Task.
In the review of Omar, why does the writer say that calling the film a classic example of film noir would probably give the wrong idea?

#### Source extract

If I were to call this new drama, an Oscar nominee for Best Foreign Language Film, a classic example of film noir, you would probably get the wrong idea. It doesn’t feature any of the expected visual tropes of that genre, like black-and-white cinematography or looming shadows or claustrophobic sets (though there are a few foot chases that make excellent use of tight spaces).

But Omar is the story of a man who steps into a noose and spends the rest of the film feeling it tightening around his neck, never more so than when he thinks he’s on the verge of casting it off.

Omar (Adam Bakri, like most of the film’s cast a first-time actor) is a young Palestinian baker. He lives in occupied territory, and is adept at scaling the Israeli wall that cuts through his town when he wants to visit friends. He most often visits his childhood friends Amjad (Samer Bisharat) and Tarek (Eyad Hourani), and is in love with Tarek’s younger sister Nadja (Leem Lubany).

But being accustomed to the occupation doesn’t mean they want to tolerate it, and one night Omar and his friends shoot an Israeli security guard. He wasn’t the shooter, but he is the one who is caught. When torture won’t make him give up a name, his military handler Rami (the excellent Waleed F. Zuaiter, the film’s only professional actor) forces him to become a collaborator.

I won’t reveal the details of that arrangement because it shifts through the course of the film. Omar thinks he can outsmart his captors, but he’s wrong. He’s equally wrong when he thinks he can trust his friends.

Hany Abu-Assad, who also directed the Oscar nominee Paradise Now, clearly sides with these young men, but this isn’t a political film: It could as easily have been set in any place where people live under excessive repression, of which there is currently no lack. What seems to be a simple story grows in complexity as it proceeds; Rami’s full nature, for one example, keeps darkening well after the movie has ended and you piece his character together. I didn’t see all of the Oscar nominees in this category, but if there were all this good I hope to have a chance to cath up with them.

########
#### Material provided

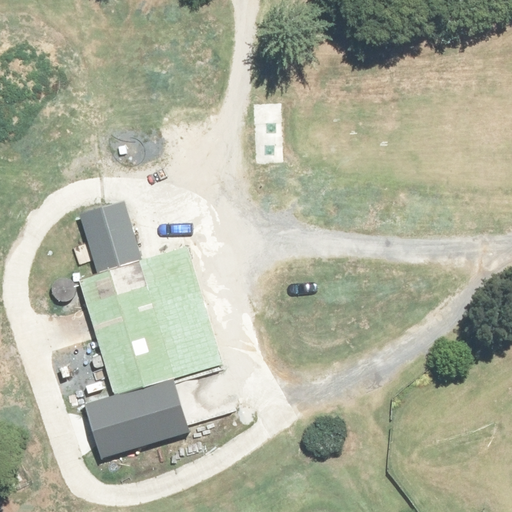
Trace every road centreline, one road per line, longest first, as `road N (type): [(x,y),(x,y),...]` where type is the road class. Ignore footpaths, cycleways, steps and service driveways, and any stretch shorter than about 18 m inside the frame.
road 1 (track): [(511,241),(329,249),(175,201),(122,196),(43,231),(24,256),(18,292),(66,453),(88,494),(125,492),(173,475),(261,422),(330,367)]
road 2 (track): [(278,409),(210,258),(203,224),(257,0)]
road 3 (track): [(330,367),(511,246)]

########

Written solution.
The film has none of the genre's expected visual tropes: no black-and-white cinematography, no looming shadows and no claustrophobic sets. A few foot chases do make excellent use of tight spaces.